= AIM OF THE TASK =
Look over the entries that follow. Report how many lines contain "reset", with nothing else.
---------- EXCERPTED DATA
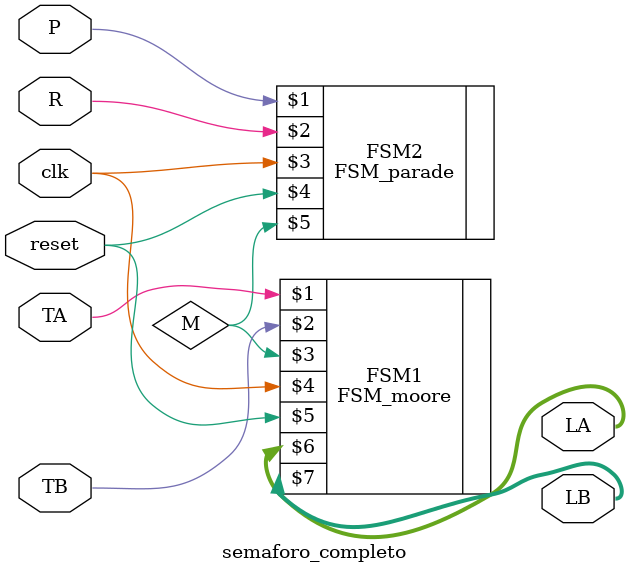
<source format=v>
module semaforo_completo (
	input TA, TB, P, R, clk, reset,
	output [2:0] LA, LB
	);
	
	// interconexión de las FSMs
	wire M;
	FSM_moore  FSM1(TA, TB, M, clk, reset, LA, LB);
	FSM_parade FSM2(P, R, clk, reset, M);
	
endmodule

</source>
--------------------
---------- EXCERPTED DATA
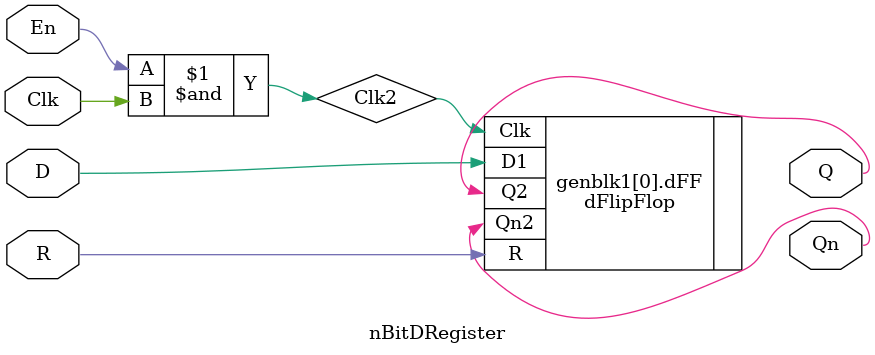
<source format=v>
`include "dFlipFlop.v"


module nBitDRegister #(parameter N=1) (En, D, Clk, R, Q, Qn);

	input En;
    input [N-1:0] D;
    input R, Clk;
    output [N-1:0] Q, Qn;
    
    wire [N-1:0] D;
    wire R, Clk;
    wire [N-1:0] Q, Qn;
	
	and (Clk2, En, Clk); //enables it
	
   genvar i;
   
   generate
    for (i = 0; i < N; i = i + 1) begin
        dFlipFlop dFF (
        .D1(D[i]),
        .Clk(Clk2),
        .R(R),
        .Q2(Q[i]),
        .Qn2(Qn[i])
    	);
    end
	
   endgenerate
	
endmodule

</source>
--------------------
= SOLUTION =
3